Multimodal Design for Interactive Collaborative Problem-Solving Support

Hannah VanderHoeven, Mariah Bradford, Changsoo Jung, Ibrahim Khebour, Kenneth Lai, James Pustejovsky, Nikhil Krishnaswamy, Nathaniel Blanchard

Published: 01 Jan 2024, Last Modified: 04 Nov 2025HCI (6) 2024EveryoneRevisionsBibTeXCC BY-SA 4.0

Abstract: When analyzing interactions during collaborative problem solving (CPS) tasks, many different communication modalities are likely to be present and interpretable. These modalities may include speech, gesture, action, affect, pose and object position in physical space, amongst others. As AI becomes more prominent in day-to-day use and various learning environments, such as classrooms, there is potential for it to support additional understanding into how small groups work together to complete CPS tasks. Designing interactive AI to support CPS requires creating a system that supports multiple different modalities.
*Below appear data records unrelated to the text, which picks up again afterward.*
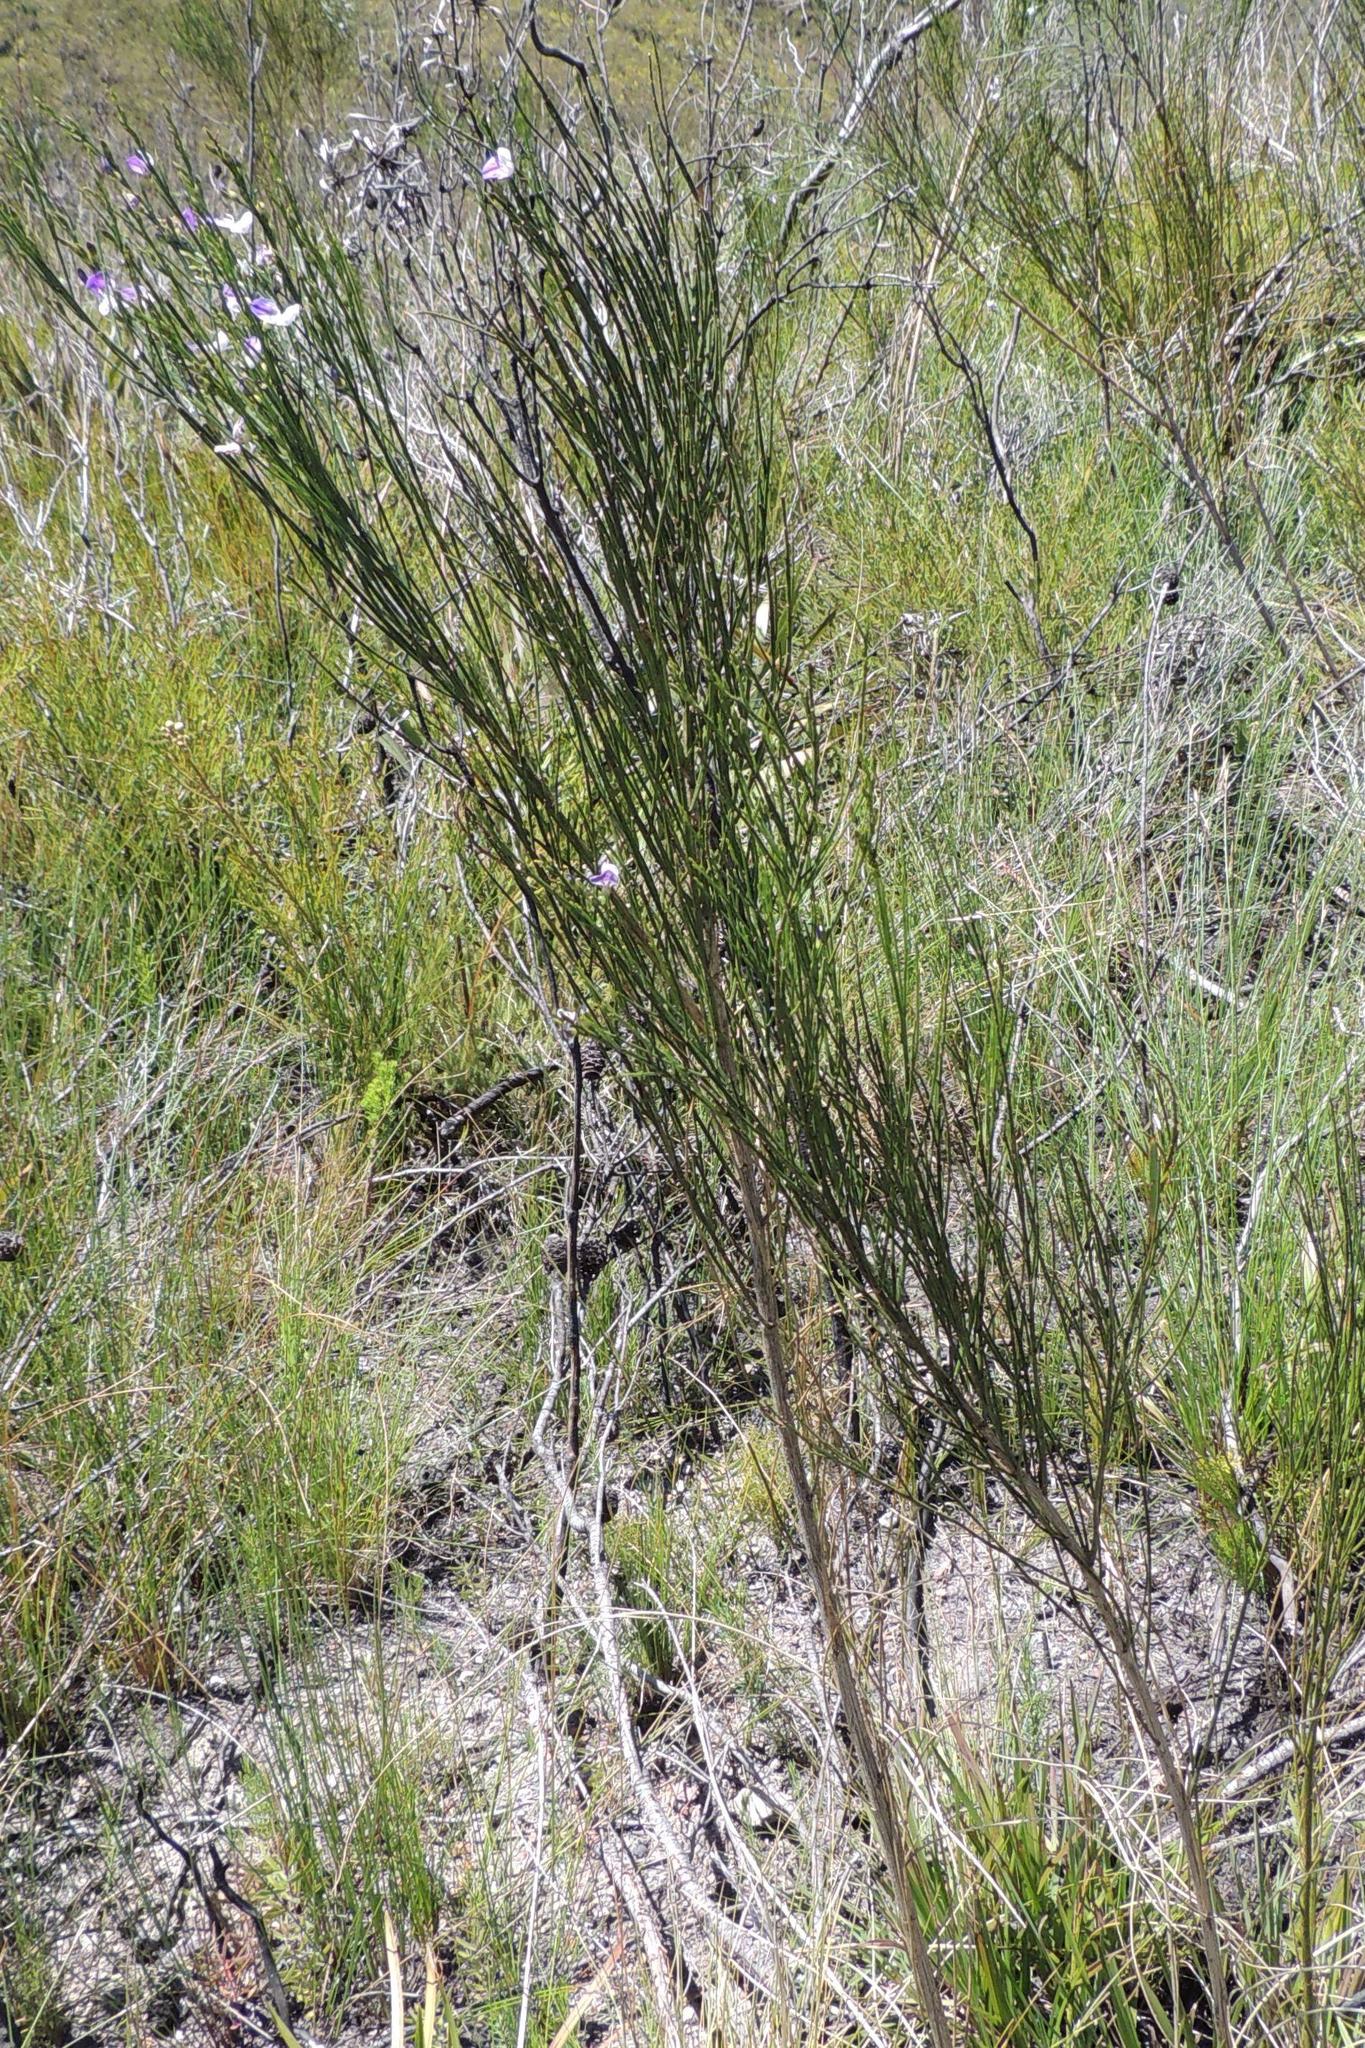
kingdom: Plantae
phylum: Tracheophyta
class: Magnoliopsida
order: Fabales
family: Fabaceae
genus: Psoralea
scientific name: Psoralea usitata
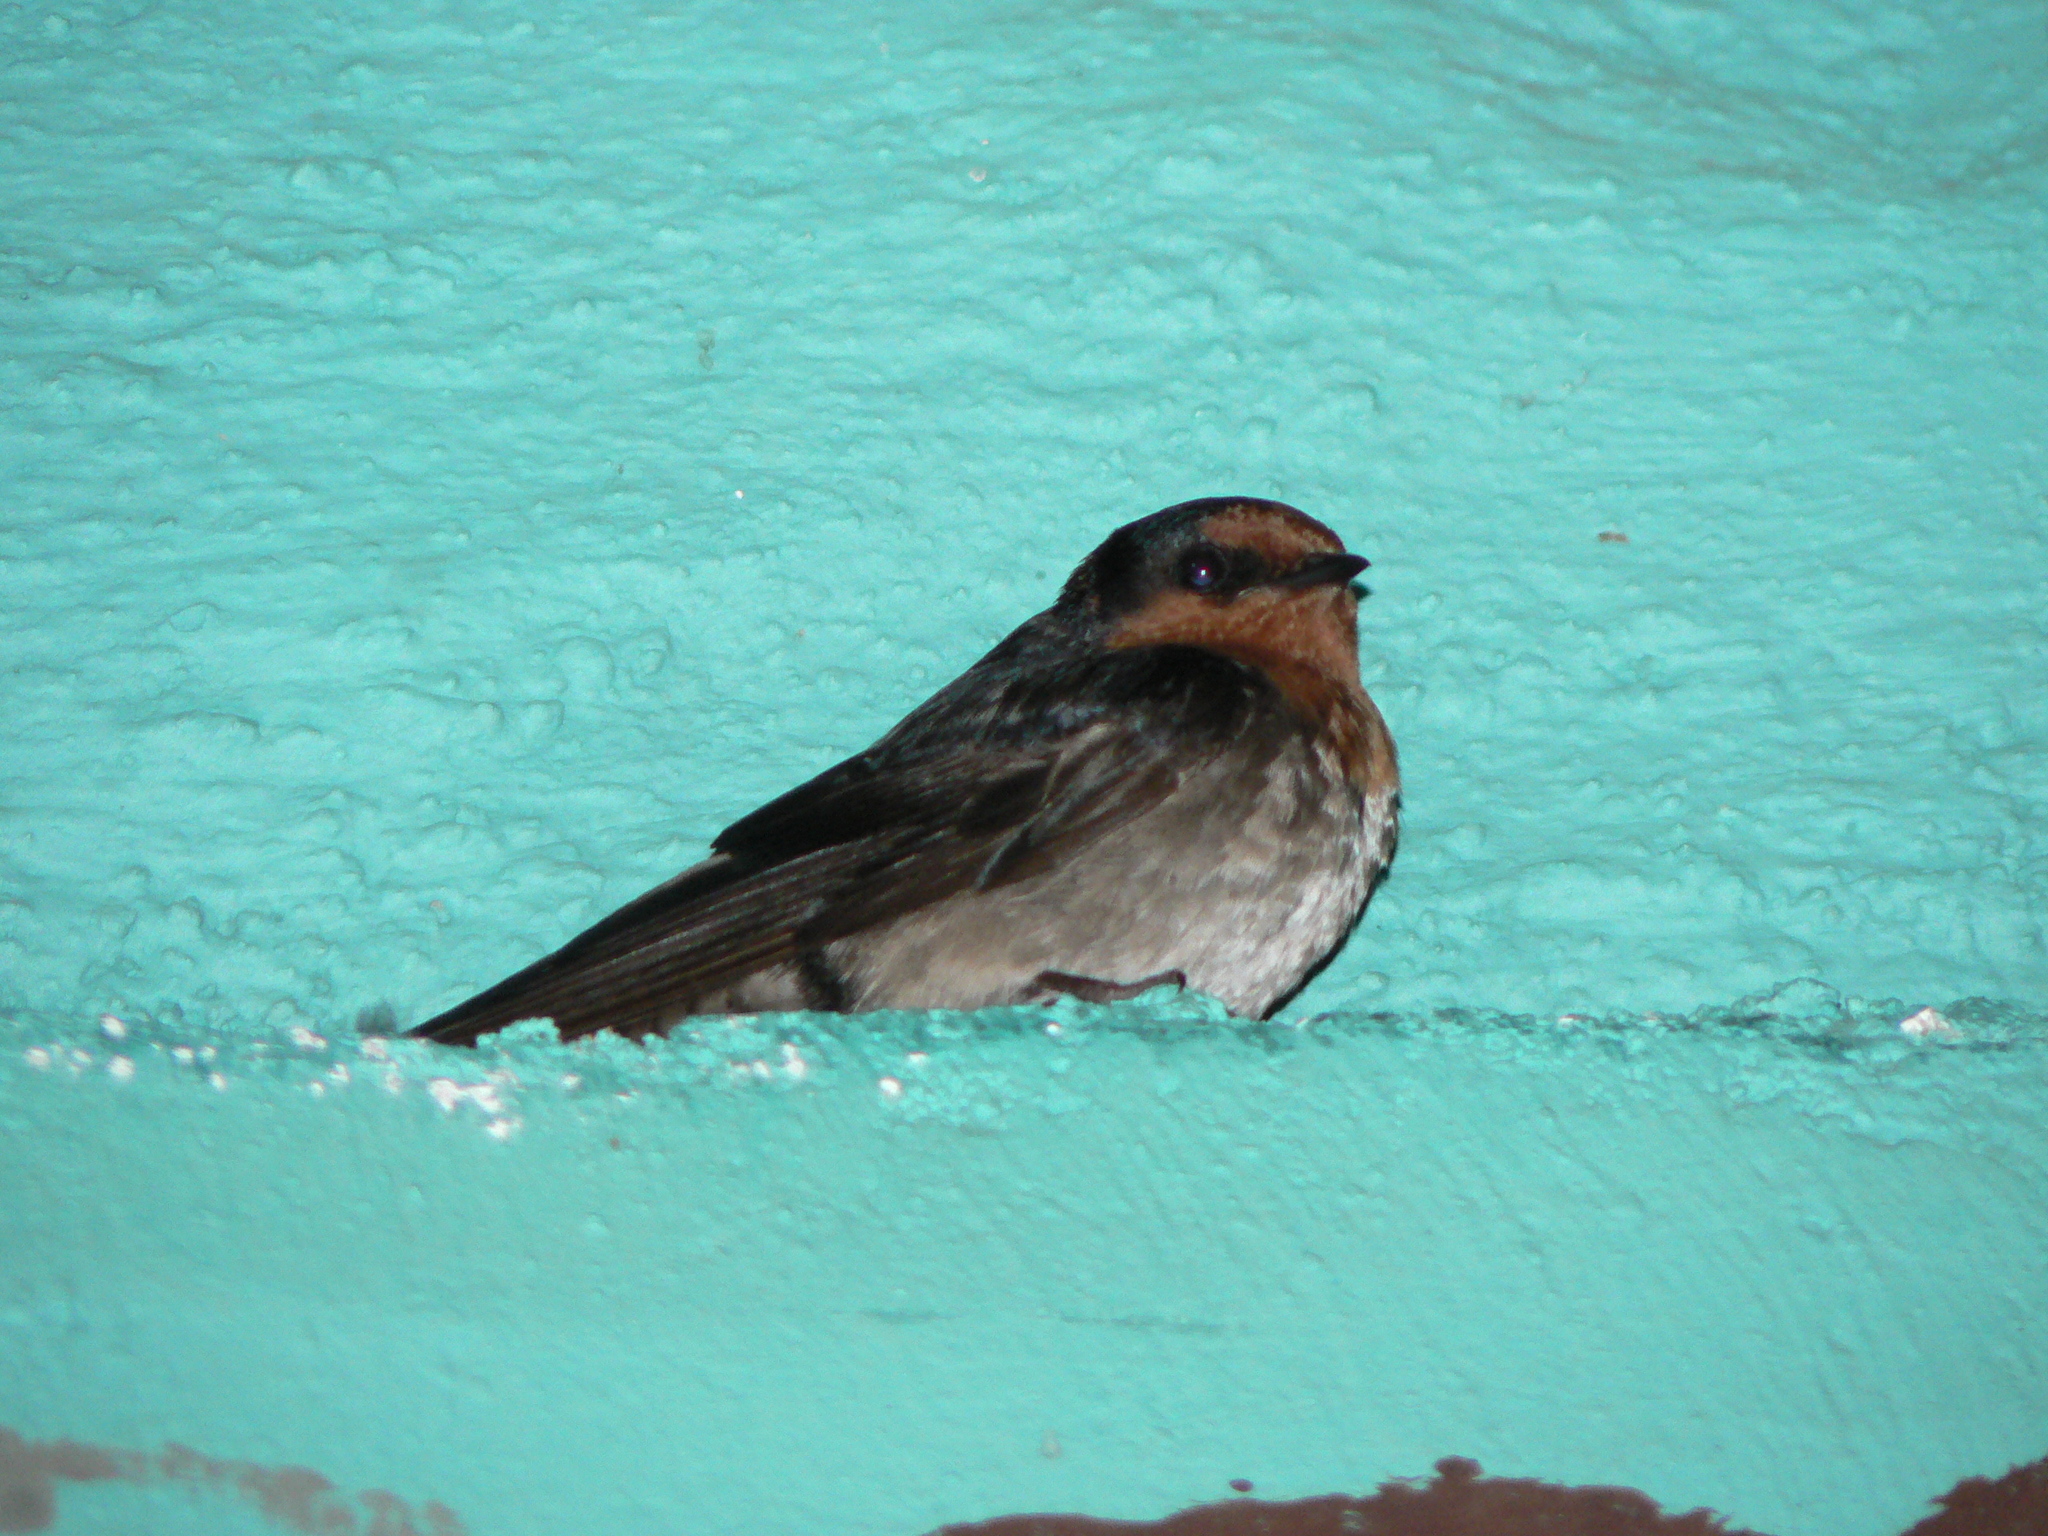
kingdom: Animalia
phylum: Chordata
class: Aves
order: Passeriformes
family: Hirundinidae
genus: Hirundo
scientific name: Hirundo domicola
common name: Hill swallow
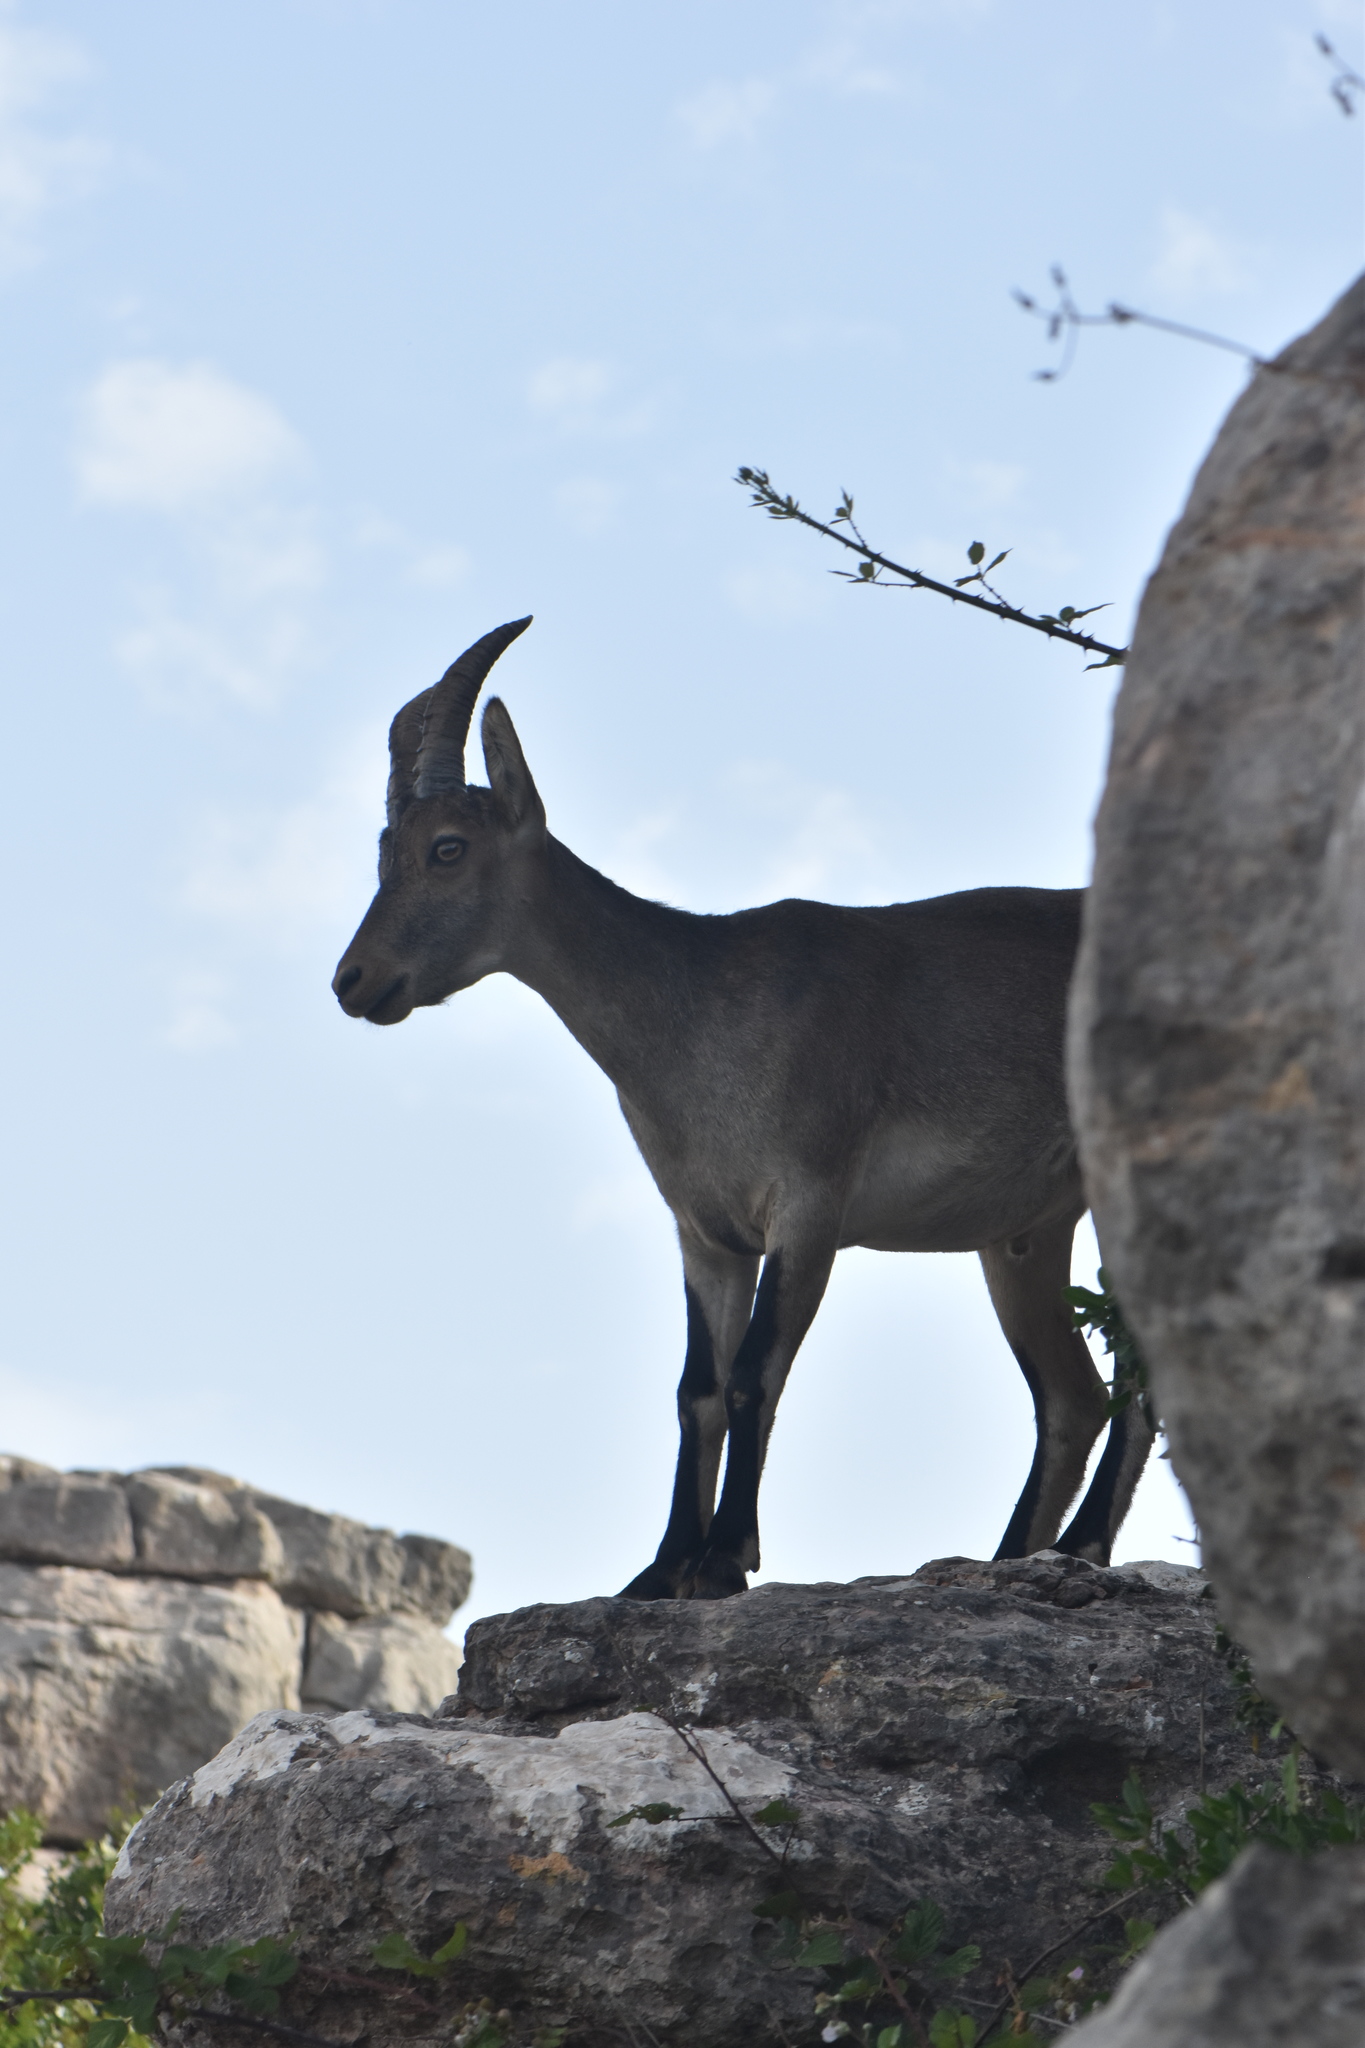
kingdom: Animalia
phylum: Chordata
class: Mammalia
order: Artiodactyla
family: Bovidae
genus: Capra
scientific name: Capra pyrenaica
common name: Spanish ibex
In this paper we discuss the importance of multimodal features to modeling CPS, how different modal channels must interact in a multimodal AI agent that supports a wide range of tasks, and design considerations that require forethought when building such a system that most effectively interacts with and aids small groups in successfully completing CPS tasks. We also outline various tool sets that can be leveraged to support each of the individual features and their integration, and various applications for such a system.